• GOAL OF THE EXERCISE: Filter the listing below down to the lines holding the word "Table", and copy those lines.

• INPUT RECORDS:
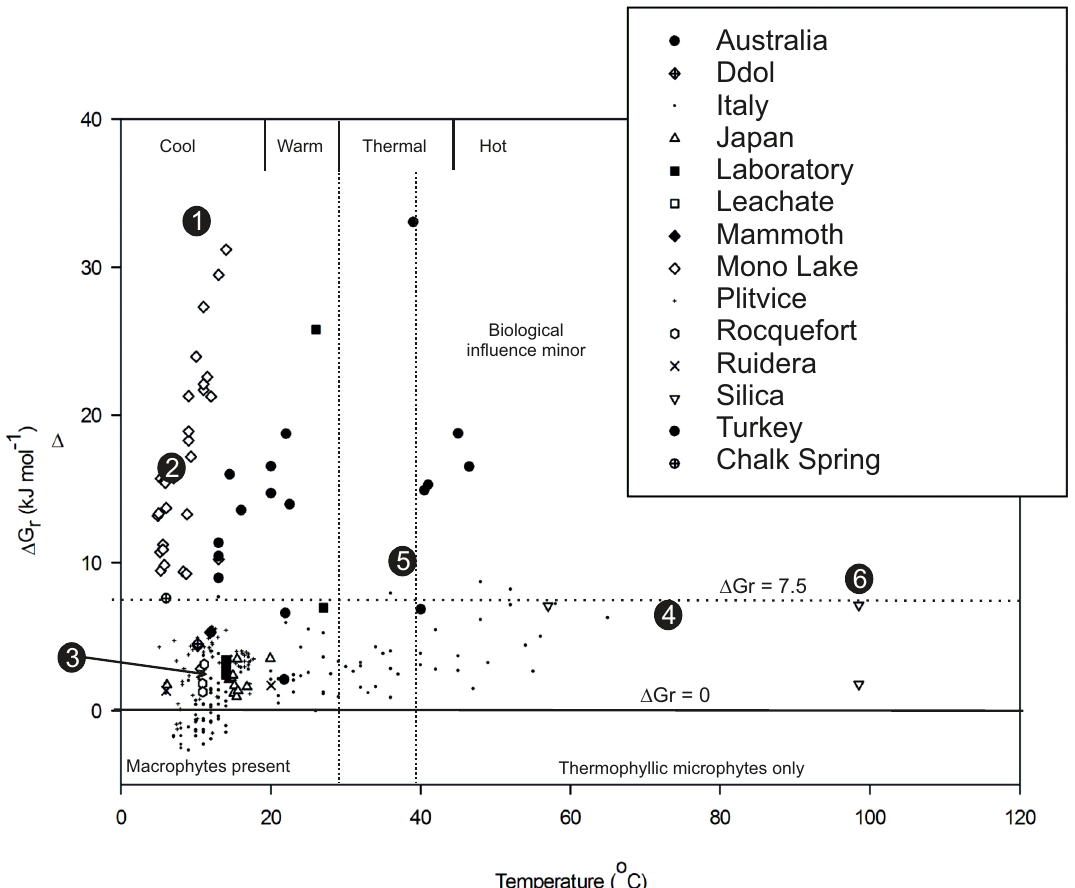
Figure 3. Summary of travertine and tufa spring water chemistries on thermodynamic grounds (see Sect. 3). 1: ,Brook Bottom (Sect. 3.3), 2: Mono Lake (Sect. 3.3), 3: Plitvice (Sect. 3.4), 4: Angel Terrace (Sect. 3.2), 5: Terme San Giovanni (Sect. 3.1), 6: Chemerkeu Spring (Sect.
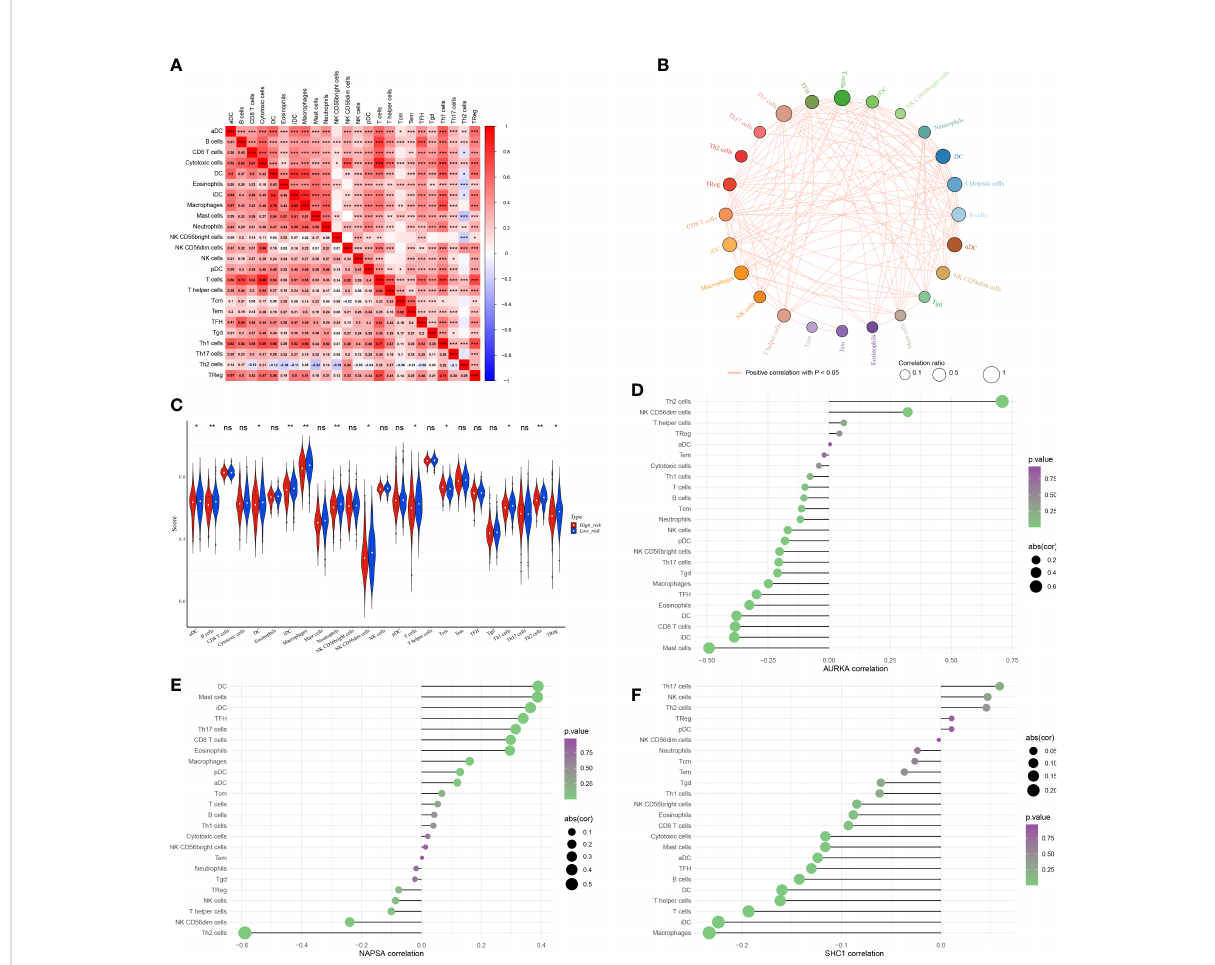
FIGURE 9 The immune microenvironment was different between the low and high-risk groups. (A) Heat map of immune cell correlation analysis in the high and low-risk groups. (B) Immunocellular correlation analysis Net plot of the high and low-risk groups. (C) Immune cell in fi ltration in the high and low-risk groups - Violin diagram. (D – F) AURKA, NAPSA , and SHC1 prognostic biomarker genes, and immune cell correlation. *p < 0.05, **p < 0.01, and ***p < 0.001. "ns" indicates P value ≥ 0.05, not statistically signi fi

--

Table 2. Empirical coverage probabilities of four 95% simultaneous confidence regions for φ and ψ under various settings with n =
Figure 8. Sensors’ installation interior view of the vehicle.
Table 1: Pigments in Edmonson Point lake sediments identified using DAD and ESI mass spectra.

• EXERCISE RESPONSE:
Table 2. Empirical coverage probabilities of four 95% simultaneous confidence regions for φ and ψ under various settings with n =
Table 1: Pigments in Edmonson Point lake sediments identified using DAD and ESI mass spectra.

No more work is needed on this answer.